Daily Briefing: StanChart to buy AmEx Bank

September 18, 2007

stanchart.jpg** Standard Chartered is moving to beef up its private and correspondent banking services with a deal to buy American Express Bank for around $860 million in cash. The Asia-focused retail bank said it would pay Amex Bank’s net asset value at the time of completion, plus $300 million. At the end of June, that value stood at $860 million. American Express said separately it valued the transaction at $1.1 billion. Standard Chartered said it would finance the deal with internal resources and an ongoing debt funding program, is expected to create pretax cost savings of more than $100 million per year from 2009 onwards. The bank expects the deal to be accretive to earnings per shares in 2009, the first full year of ownership.
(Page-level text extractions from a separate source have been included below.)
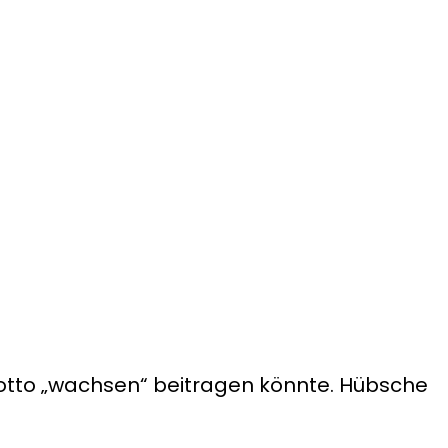
otto „wachsen“ beitragen könnte. Hübsche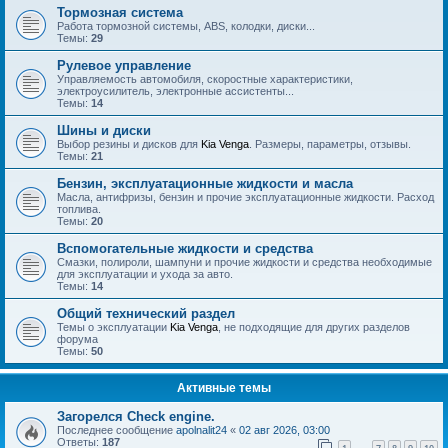
Тормозная система
Работа тормозной системы, ABS, колодки, диски...
Темы:
29
Рулевое управление
Управляемость автомобиля, скоростные характеристики,
электроусилитель, электронные ассистенты...
Темы:
14
Шины и диски
Выбор резины и дисков для
Kia Venga
. Размеры, параметры, отзывы.
Темы:
21
Бензин, эксплуатационные жидкости и масла
Масла, антифризы, бензин и прочие эксплуатационные жидкости. Расход
топлива.
Темы:
20
Вспомогательные жидкости и средства
Смазки, полироли, шампуни и прочие жидкости и средства необходимые
для эксплуатации и ухода за авто.
Темы:
14
Общий технический раздел
Темы о эксплуатации
Kia Venga
, не подходящие для других разделов
форума
Темы:
50
Активные темы
Загорелся Check engine.
Последнее сообщение
apolnalit24
«
02 авг 2026, 03:00
Ответы:
187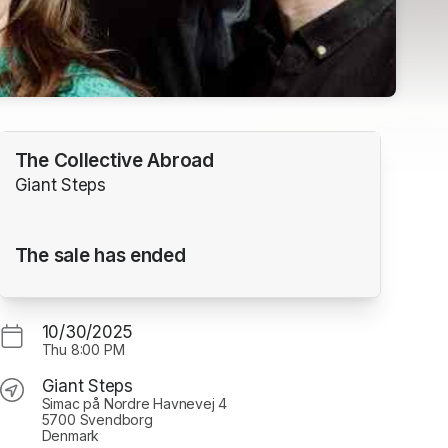
The Collective Abroad
Giant Steps
The sale has ended
10/30/2025
Thu
8:00 PM
Giant Steps
Simac på Nordre Havnevej 4
5700 Svendborg
Denmark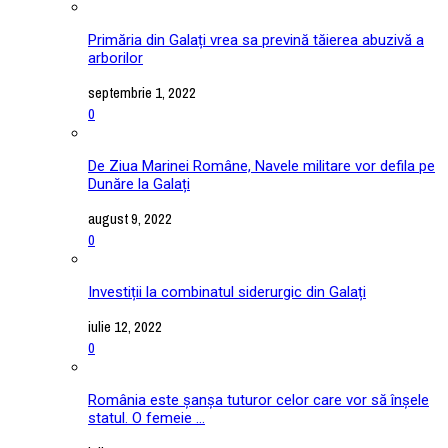
Primăria din Galați vrea sa prevină tăierea abuzivă a
arborilor
septembrie 1, 2022
0
De Ziua Marinei Române, Navele militare vor defila pe
Dunăre la Galați
august 9, 2022
0
Investiții la combinatul siderurgic din Galați
iulie 12, 2022
0
România este șanșa tuturor celor care vor să înșele
statul. O femeie ...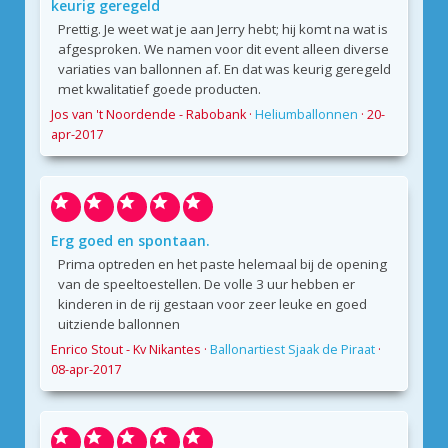
keurig geregeld
Prettig. Je weet wat je aan Jerry hebt; hij komt na wat is
afgesproken. We namen voor dit event alleen diverse
variaties van ballonnen af. En dat was keurig geregeld
met kwalitatief goede producten.
Jos van 't Noordende - Rabobank
·
Heliumballonnen
·
20-
apr-2017
Erg goed en spontaan.
Prima optreden en het paste helemaal bij de opening
van de speeltoestellen. De volle 3 uur hebben er
kinderen in de rij gestaan voor zeer leuke en goed
uitziende ballonnen
Enrico Stout - Kv Nikantes
·
Ballonartiest Sjaak de Piraat
·
08-apr-2017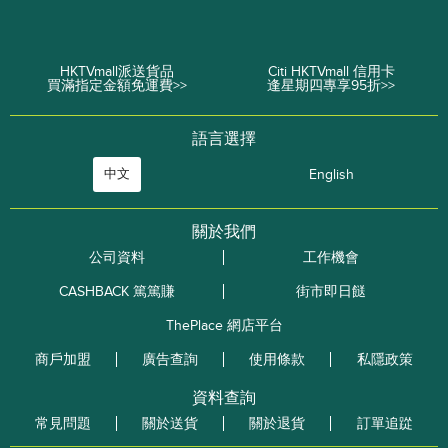
HKTVmall派送貨品
Citi HKTVmall 信用卡
買滿指定金額免運費>>
逢星期四專享95折>>
語言選擇
中文
English
關於我們
公司資料
工作機會
CASHBACK 篤篤賺
街市即日餸
ThePlace 網店平台
商戶加盟
廣告查詢
使用條款
私隱政策
資料查詢
常見問題
關於送貨
關於退貨
訂單追踨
** More than a dozen parties, including some private equity firms, have expressed interest in Wendy’s International, according to the Wall Street Journal. Citing a person familiar with the the situation, the Journal said Wendy’s board was still considering a recapitalization or other change in strategy in addition to an outright sale of the fast-food company. Arby’s parent Triarc Companies, controlled by billionaire investor Nelson Peltz, is the only company that has publicly expressed interest in making a bid for Wendy’s. But any private equity interest is severly limited by the credit crunch.
** With the Fed expected to cut interest rates later today, the Deal Journal takes a look at what effects various moves would have on the deal-making market. It says rumors of November layoffs in the industry are growing louder. 
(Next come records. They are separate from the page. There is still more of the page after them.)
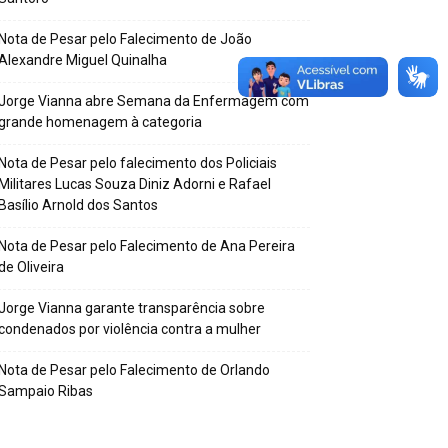
Nota de Pesar pelo Falecimento de João
Alexandre Miguel Quinalha
Jorge Vianna abre Semana da Enfermagem com
grande homenagem à categoria
Nota de Pesar pelo falecimento dos Policiais
Militares Lucas Souza Diniz Adorni e Rafael
Basílio Arnold dos Santos
Nota de Pesar pelo Falecimento de Ana Pereira
de Oliveira
Jorge Vianna garante transparência sobre
condenados por violência contra a mulher
Nota de Pesar pelo Falecimento de Orlando
Sampaio Ribas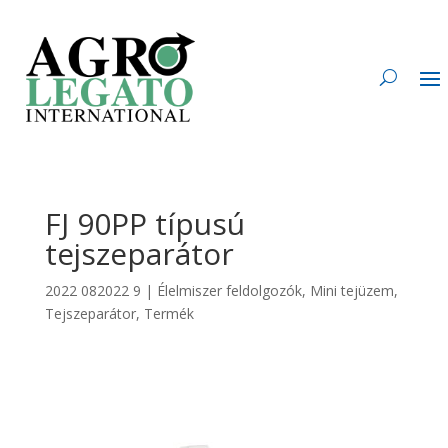
FJ 90PP típusú
tejszeparátor
2022 082022 9
|
Élelmiszer feldolgozók
,
Mini tejüzem
,
Tejszeparátor
,
Termék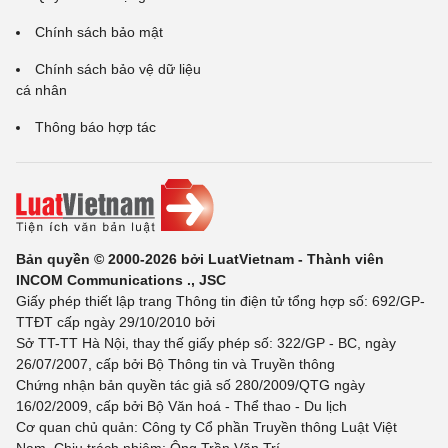
Chính sách bảo mật
Chính sách bảo vệ dữ liệu
cá nhân
Thông báo hợp tác
Bản quyền © 2000-2026 bởi LuatVietnam - Thành viên
INCOM Communications ., JSC
Giấy phép thiết lập trang Thông tin điện tử tổng hợp số: 692/GP-
TTĐT cấp ngày 29/10/2010 bởi
Sở TT-TT Hà Nội, thay thế giấy phép số: 322/GP - BC, ngày
26/07/2007, cấp bởi Bộ Thông tin và Truyền thông
Chứng nhận bản quyền tác giả số 280/2009/QTG ngày
16/02/2009, cấp bởi Bộ Văn hoá - Thể thao - Du lịch
Cơ quan chủ quản: Công ty Cổ phần Truyền thông Luật Việt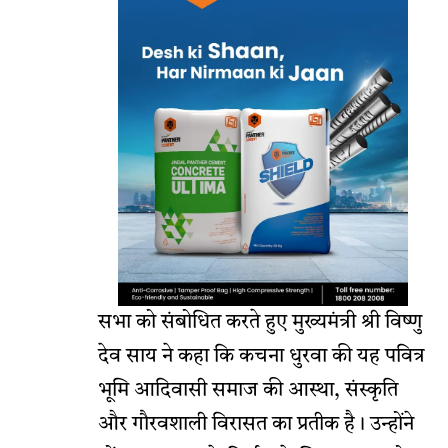
सभा को संबोधित करते हुए मुख्यमंत्री श्री विष्णु
देव साय ने कहा कि कचना धुरवा की यह पवित्र
भूमि आदिवासी समाज की आस्था, संस्कृति
और गौरवशाली विरासत का प्रतीक है। उन्होंने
** Australian healthcare firms Symbion Health and Healthscope, searching for alternatives to a failed A$2.9 billion ($2.4 billion) takeover deal, plan to extend tie-up talks, according to a source close to the deal. Rival Primary Health Care last week voted its 20 percent stake in Symbion against the deal, scuppering Healthscope’s takeover proposal and prolonging the battle for valuable medical testing assets in Australia’s consolidating healthcare industry. Following the vote Healthscope and Symbion started fresh talks and had five days to come up with a new bid. The source said they will extend that period.

** Private equity titans are finding little sympathy from pension funds in their efforts to stave off higher taxes, and a recent study buyout firms can earn even more money from fees than from selling on restructured assets, has not helped their case. Pending legislation would raise taxes on “carried interest” — profits on the sale of assets — at private investment funds to 35 percent from 15 percent.